ASSIGNED TASK ▸
Copy out every line of the records in which "center" can be found.

RECORDED DATA ▸
......
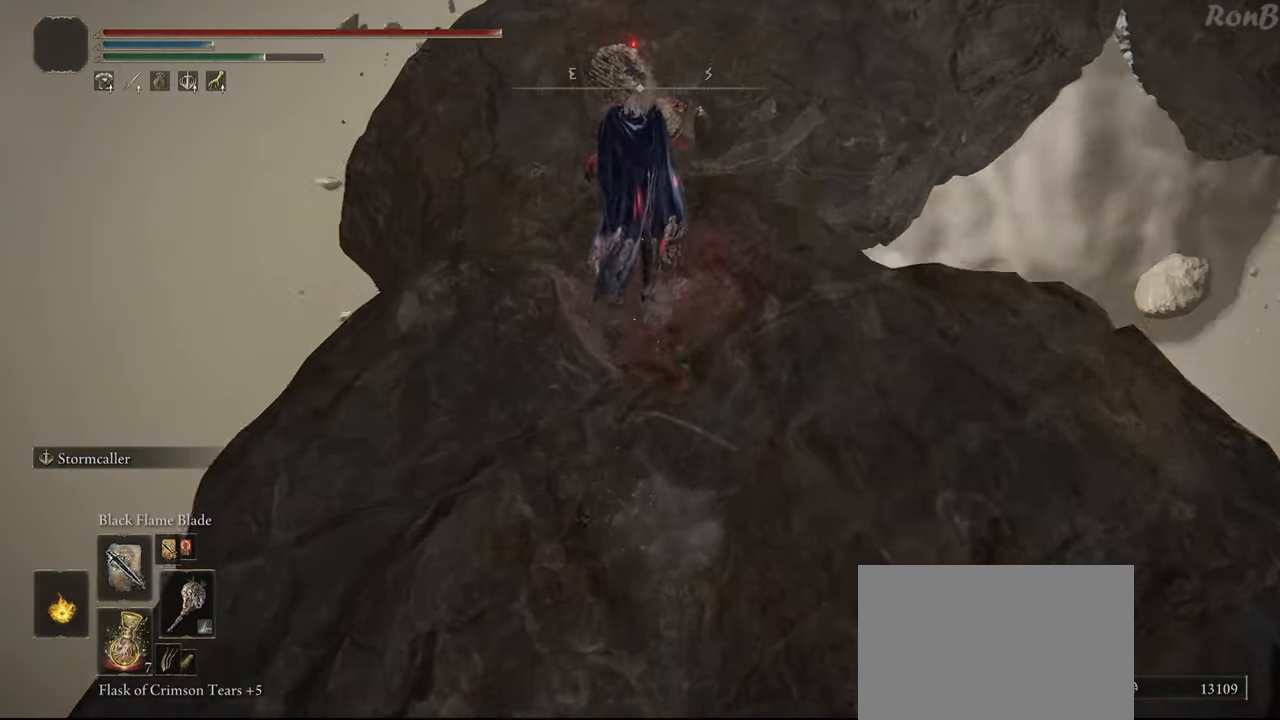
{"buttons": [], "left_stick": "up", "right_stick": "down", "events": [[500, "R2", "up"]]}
......
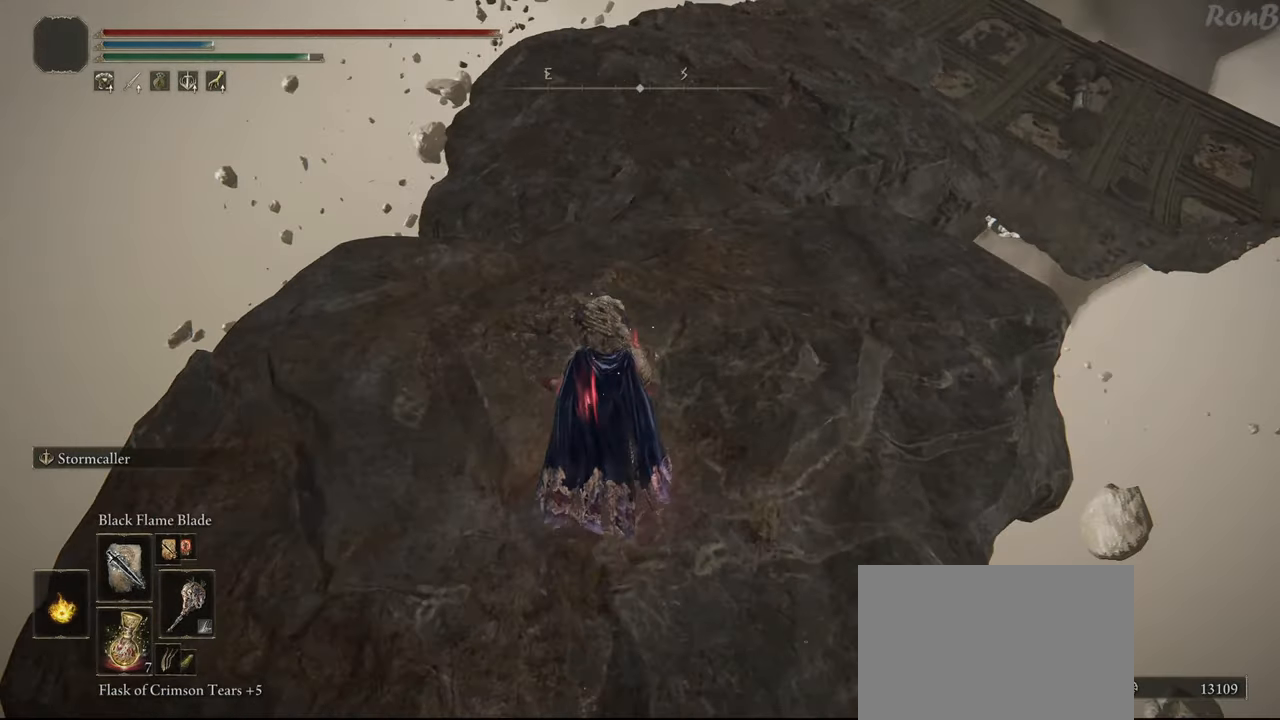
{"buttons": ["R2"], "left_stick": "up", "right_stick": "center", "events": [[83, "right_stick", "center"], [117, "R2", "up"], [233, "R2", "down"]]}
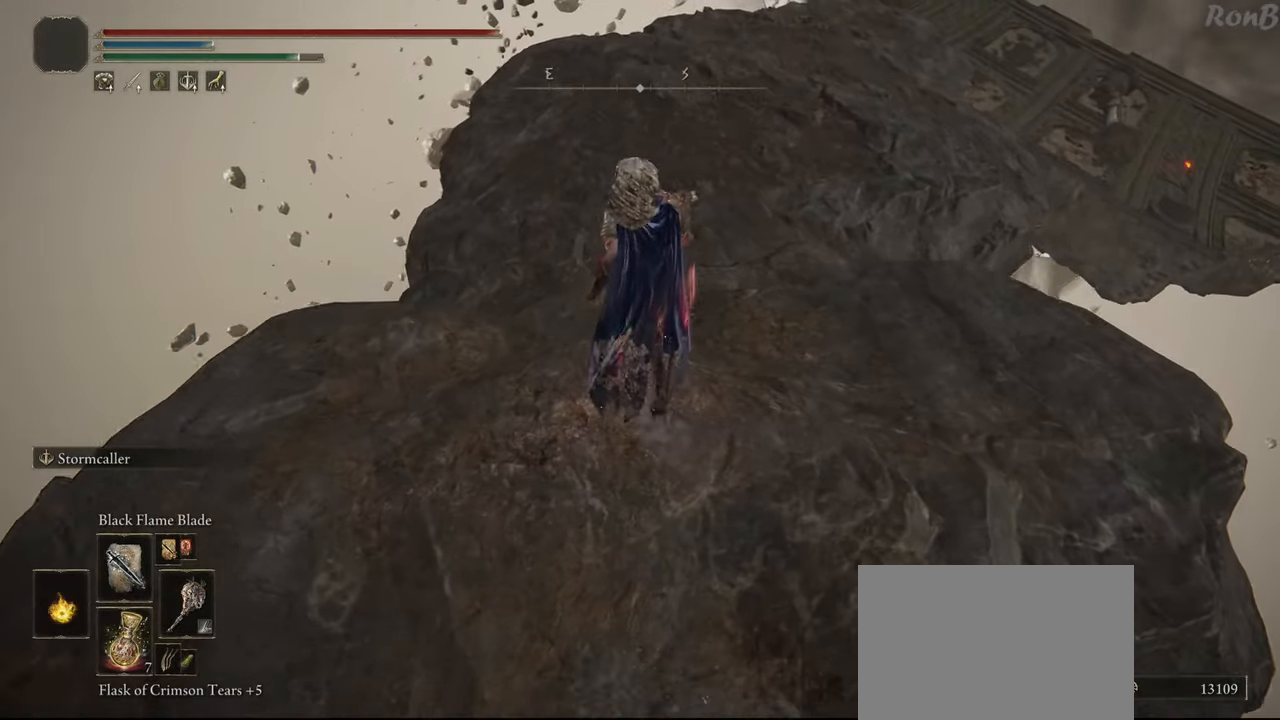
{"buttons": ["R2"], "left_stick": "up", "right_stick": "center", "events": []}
......
REPLY TO THE TASK ▸
{"buttons": ["R2"], "left_stick": "up", "right_stick": "center", "events": [[83, "right_stick", "center"], [117, "R2", "up"], [233, "R2", "down"]]}
{"buttons": ["R2"], "left_stick": "up", "right_stick": "center", "events": []}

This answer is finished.